In this week, we have worked on finalizing the code part and we tried to extend our dataset for pollutants other than NO2. This way we aimed to extend our design for predicting the AQI of the day with help of the peak values estimated. We were only able to add CO because the raw data for SO2 wasn’t suitable for our project.
WHAT IS AQI?
AQI -air quality index- is a number calculated for measuring how much the air is polluted. AQI is directly related to unwanted ratios of molecules in the air. In short, it gives us an idea of air quality and we can say that higher AQI means more polluted air.
OVERVIEW OF THE APPROACH
As the summary, we can say that we have approached the problem in two different ways.
1- Classification Problem
1.1 — Peak Value Level Estimation: Neural Network, Decision Tree (Week 5)
1.2 — AQI Estimation: Since the discrete case is not a sensible approach to this problem, it is not an appropriate way to estimate the AQI level.
2- Regression Problem
2.1 — Peak Value Estimation (First Phase): Linear Regression, Polynomial Regression (Week 4)
2.2 — AQI Estimation: Polynomial Regression, SVM (This Week)
The model used for AQI estimation takes the pollutant densities -peak values of NO2 and CO in our project- as input. It outputs the predicted AQI of the day in the regression model and it outputs the predicted level of AQI of the day in the classification model. The wide of each level is 15. In our dataset, this range corresponds to 7 levels. So the minimum AQI belongs to level 1 and maximum AQI belongs to level 7 in our dataset.
Firstly, we tested this part with a dataset consists of peak values of NO2, peak values of CO and AQI of days. For predicting AQI -continuous case-, when we trained an SVM model using this dataset, it gives the accuracy of 0.96 and the regression model gives nearly 1.0 with mean-squared error 0.18. For predicting AQI level -using 7 levels-, the SVM model gives the accuracy of 1.0. From these results, we concluded that if we succeed at estimating the peak value, estimating the AQI of the day will not be a problem.

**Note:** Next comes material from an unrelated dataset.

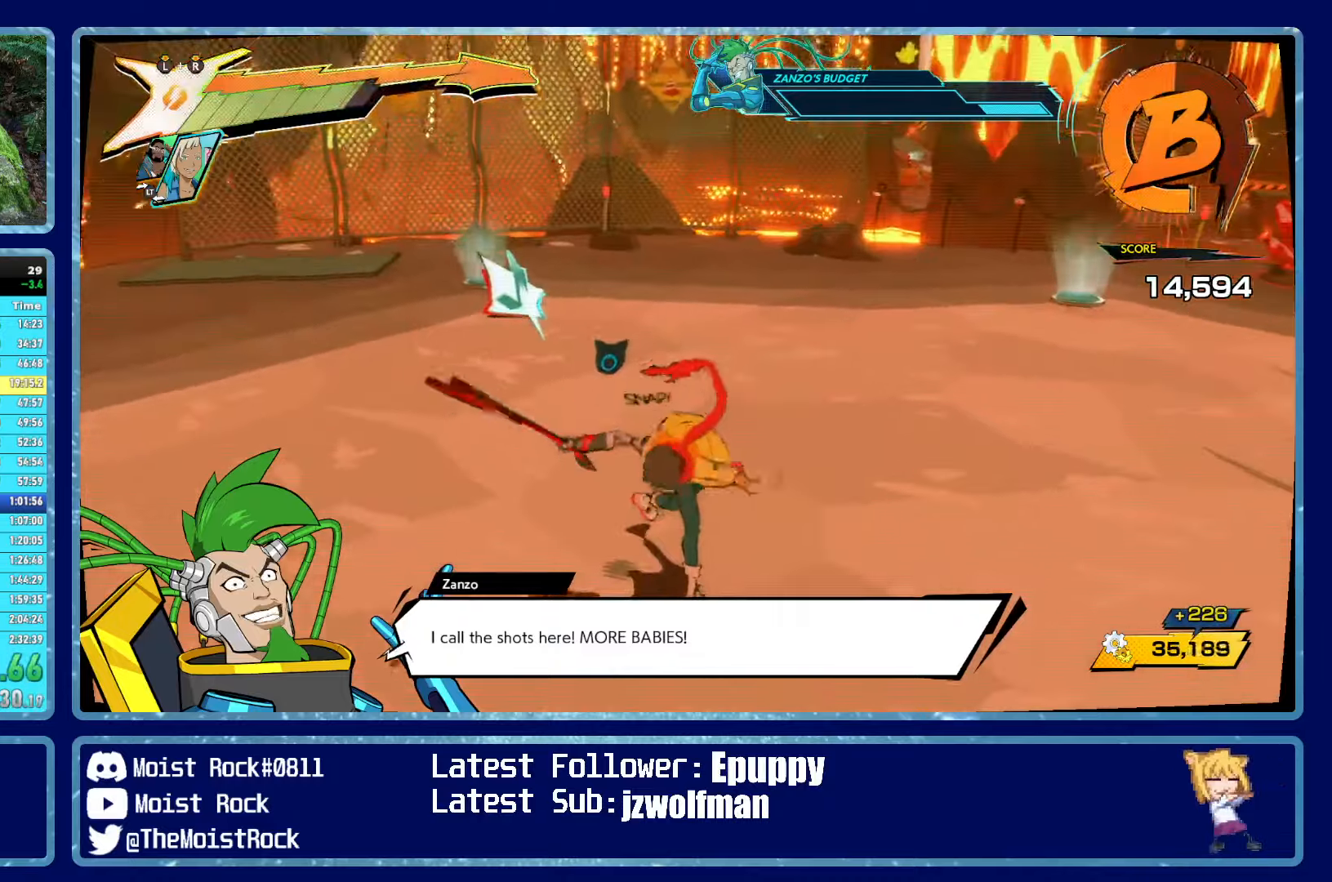
{"buttons": ["X"], "left_stick": "up", "right_stick": "center", "events": [[184, "right_stick", "left"], [300, "right_stick", "center"], [467, "X", "down"]]}
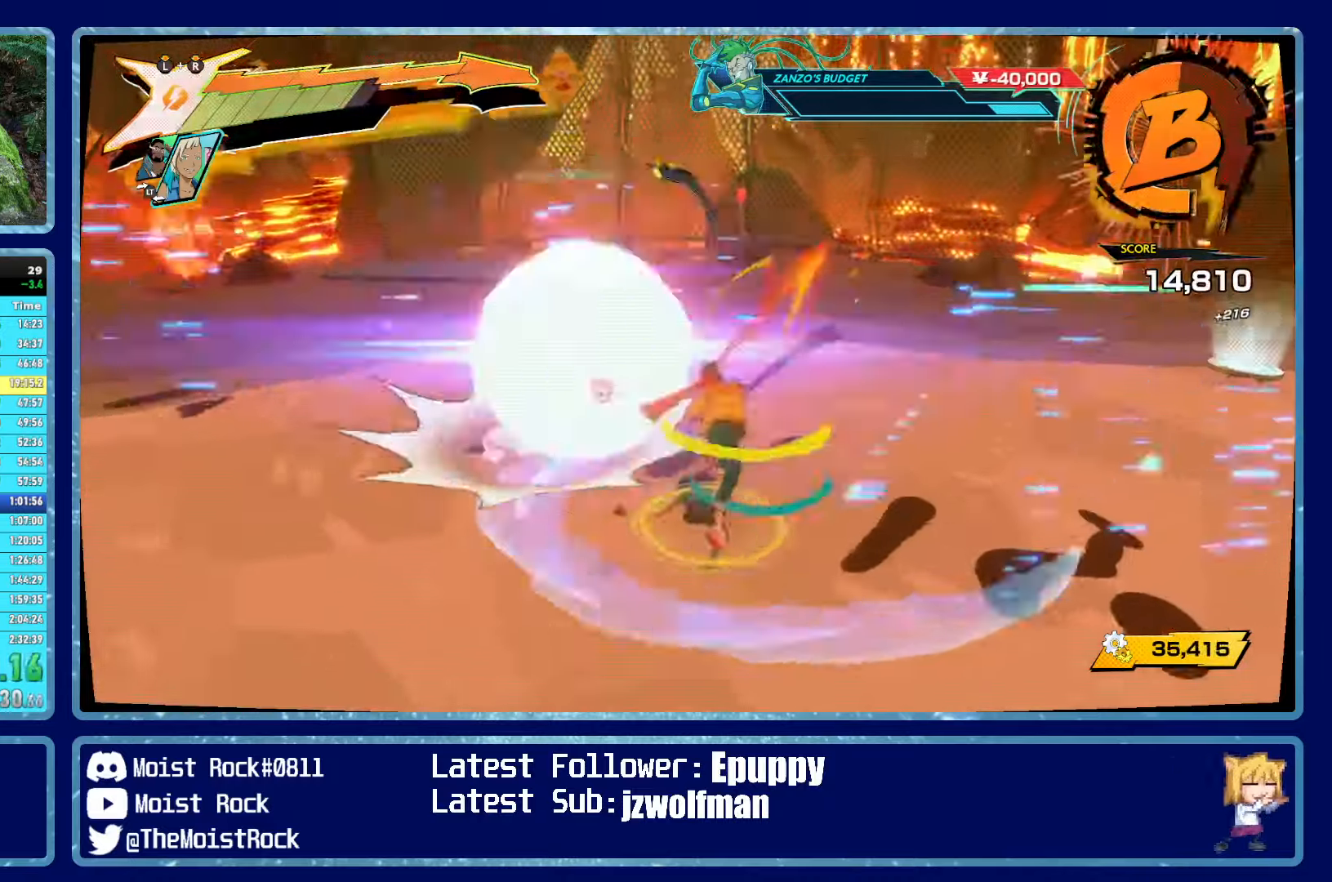
{"buttons": [], "left_stick": "up-left", "right_stick": "center", "events": [[67, "X", "up"], [117, "left_stick", "up-left"], [334, "Y", "down"], [417, "Y", "up"]]}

Then we fed these models with estimations from the first phase. The results weren’t as high as the before. As it’s seen from the plot above, the best accuracy gets close to the worst case of the first phase. The source of the mispredictions here is the error in the input data. Since the input of this part is the output of the first phase, the error in the first phase directly misleads the estimations.
In order to train the model for this kind of errors, we used a train set consists of the estimated peak values instead of a train set consists of true peak values. The progress made in SVM model with this idea is shown in the table below. The Polynomial model didn’t make progress with help of this idea.